Le cinéma israélien ou comment dézinguer l'image de son pays
Organisé de main de maître le second festival du film israélien à Nice. Pour plus de détails connectez vous à son site.
N'étant pas critique cinématographique, je me contente de vous retracer les thèmes abordés dans les quatre films que j'ai vus, n'étant pas certain d'aller voir le cinquième et dernier. On y parle de:
- L'expulsion inhumaine des travailleurs étrangers sans papiers qui ne respecte même pas, comme dans la France de Besson, le regroupement familial
- La toute puissance de la Maffia israélienne et ses accointances avec la Police
- L'ignominie des kibboutsnikim qui, non contents de jouer et de perdre leur kibbouts à la Bourse, y abandonnent aussi leur petits vieux.
- La jeunesse israélienne: les russes qui dealent et qui cognent, les blacks, pardon, les éthiopiens qui sniffent et qui subissent, le tout sur fond de racisme, avec retour sur le comportement maffieux des israéliens de souche. Il est par ailleurs normal et logique que ce film qui dézingue le plus l'image d'Israël ait reçu des tas de Prix.
Un morceau d'anthologie et une description de la société israélienne qui vous donne l'envie de terminer vos vieux jours en Esquimauland ou en Australie, avec les aborigènes et les kangourous, mais surtout pas dans ce pays qui, comme on dit dans la Torah, "mange ses habitants" .

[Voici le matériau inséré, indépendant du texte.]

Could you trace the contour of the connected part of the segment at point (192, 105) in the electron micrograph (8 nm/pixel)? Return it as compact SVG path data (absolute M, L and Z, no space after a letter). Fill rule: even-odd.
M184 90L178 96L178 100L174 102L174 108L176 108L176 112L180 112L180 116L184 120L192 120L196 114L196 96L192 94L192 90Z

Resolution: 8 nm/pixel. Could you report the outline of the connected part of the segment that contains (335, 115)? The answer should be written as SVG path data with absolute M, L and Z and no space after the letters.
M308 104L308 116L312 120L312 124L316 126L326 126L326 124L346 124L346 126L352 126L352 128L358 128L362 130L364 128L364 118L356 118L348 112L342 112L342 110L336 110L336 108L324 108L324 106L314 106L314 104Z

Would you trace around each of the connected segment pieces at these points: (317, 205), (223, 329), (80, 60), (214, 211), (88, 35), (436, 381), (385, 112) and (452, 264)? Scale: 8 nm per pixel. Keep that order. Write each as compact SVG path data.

J'accorderai une mention spéciale au film qui traite des esquimaux, pardon des petits vieux abandonnés dans le kibbouts; normal, ils font partie de la génération des fondateurs de l'Etat d'Israël, à l'époque où l'on avait encore des valeurs et où l'on croyait à des lendemains qui chanteront juste. Les acteurs aussi jouaient juste et le metteur en scène avait de la bouteille.

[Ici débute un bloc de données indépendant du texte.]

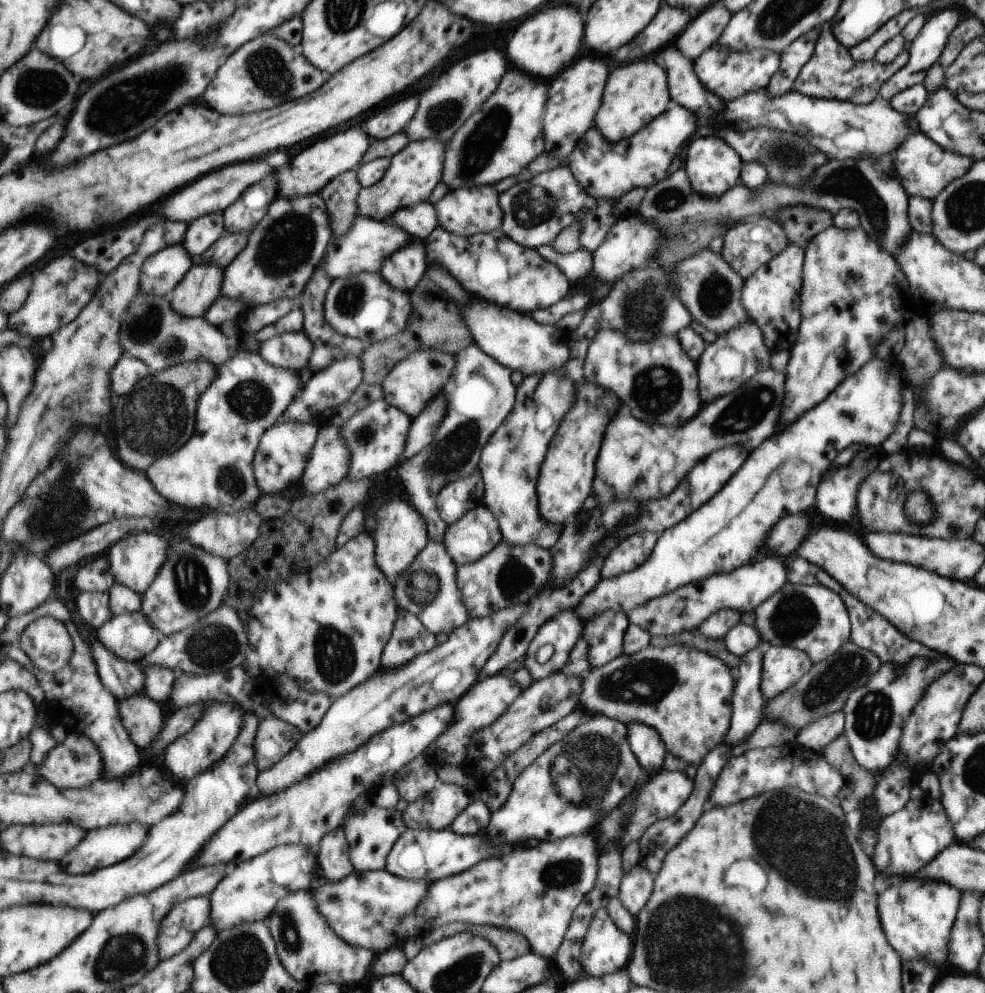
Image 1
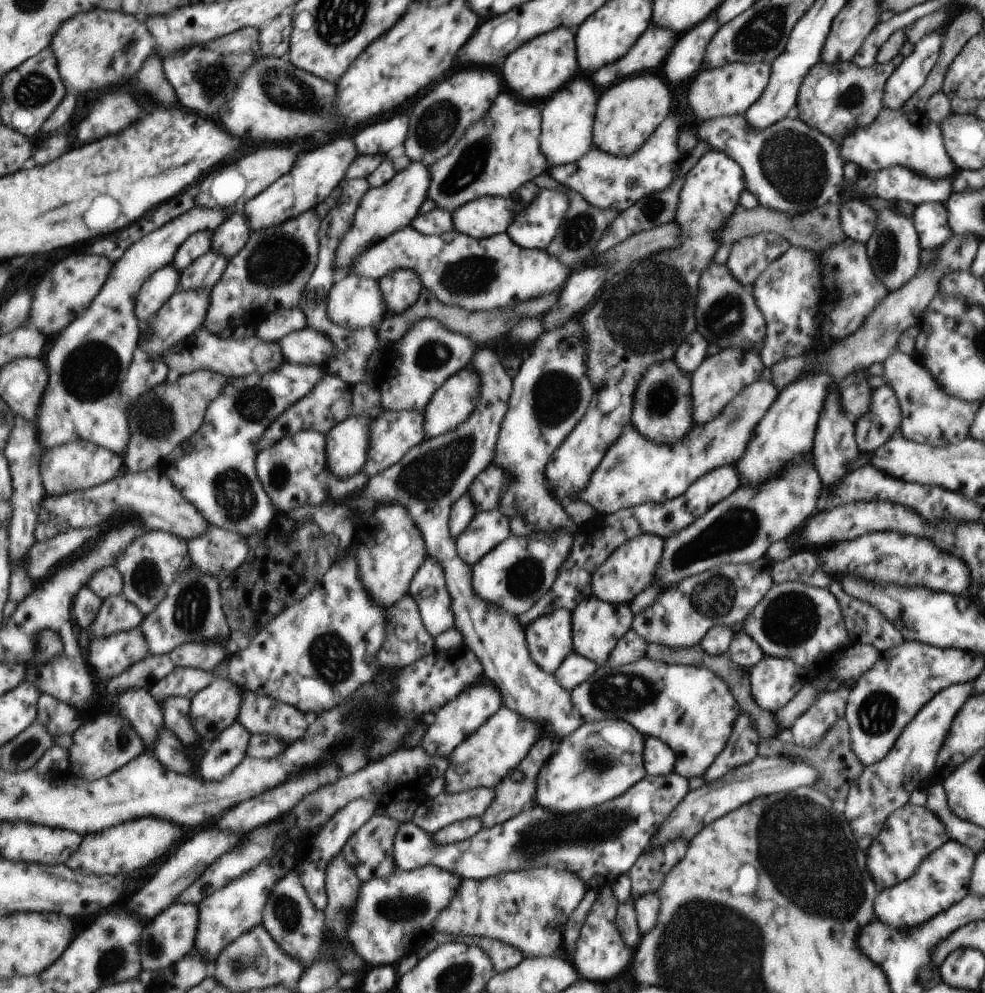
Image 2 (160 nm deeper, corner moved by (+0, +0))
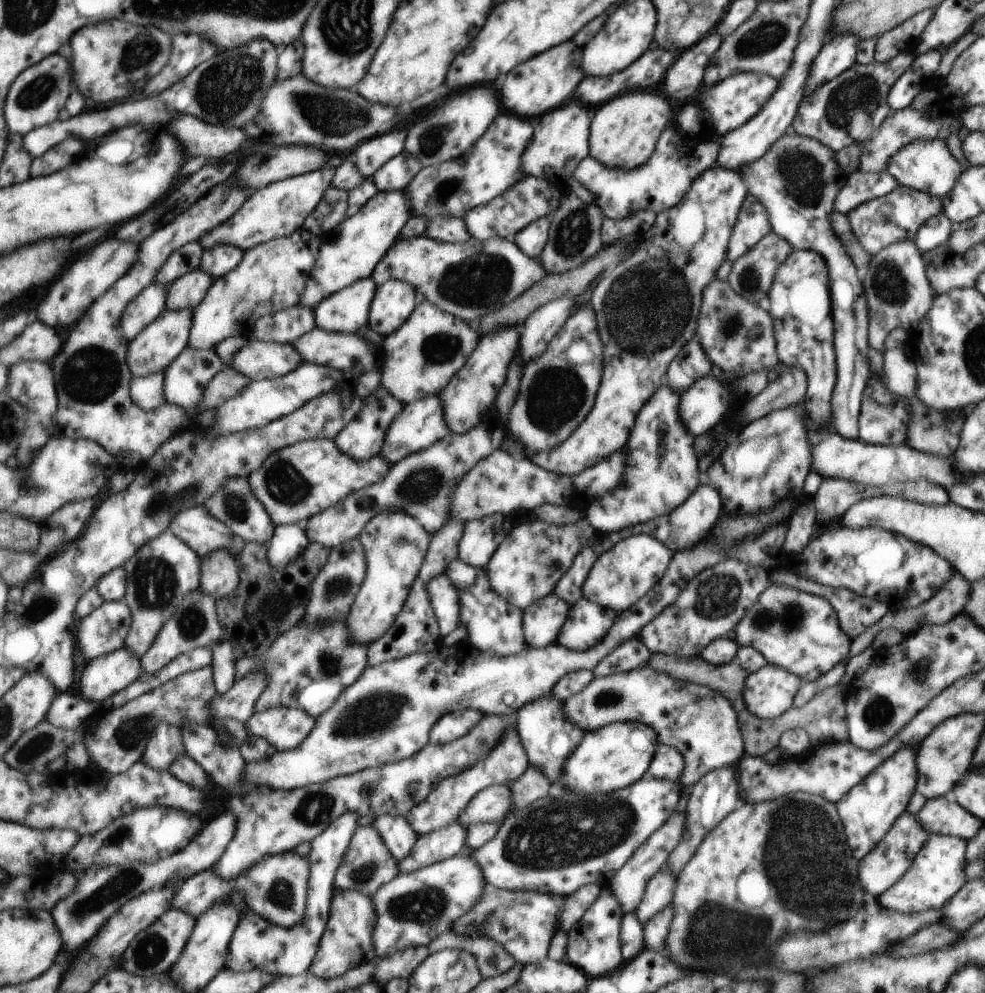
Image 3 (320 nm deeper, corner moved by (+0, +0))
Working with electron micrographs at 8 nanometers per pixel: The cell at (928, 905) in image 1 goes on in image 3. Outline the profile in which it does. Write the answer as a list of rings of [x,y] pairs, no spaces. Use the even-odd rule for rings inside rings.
[[[929,833],[923,848],[911,860],[910,867],[875,900],[893,912],[913,914],[927,908],[939,910],[951,896],[967,884],[964,866],[967,865],[967,841],[953,835]]]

Mais, à la réflexion, une société qui stigmatise ses travers dans le cinéma, la littérature ou toute autre forme artistique vaut quand même beaucoup mieux que celles qui glorifient le meurtre, la haine et le contentement de soi, dans le pur style rouge-brun-vert, lire cinéma soviétique, nazi ou "Protocole des Sages de Sion" tourné en Egypte.

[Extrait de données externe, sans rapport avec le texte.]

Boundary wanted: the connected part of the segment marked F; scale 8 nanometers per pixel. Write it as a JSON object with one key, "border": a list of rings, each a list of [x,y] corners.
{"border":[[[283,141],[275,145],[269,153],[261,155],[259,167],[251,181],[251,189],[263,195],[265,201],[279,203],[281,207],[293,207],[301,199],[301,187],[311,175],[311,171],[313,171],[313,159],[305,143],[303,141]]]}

Les petits gars qui ont organisé le festival n'y sont pour rien: ils projettent les films qu'ils reçoivent. L'année dernière les films étaient de meilleur qualité, mais les thème abordés n'épargnaient pas non plus la société israélienne. Bravo en tout cas aux organisateurs du festival du film israélien; je leur souhaite du succès et surtout du souffle, parce que, on ne sait jamais: les lendemains se remettront peut être à chanter un de ces jours sur la terre de nos ancêtres et de leurs rejetons.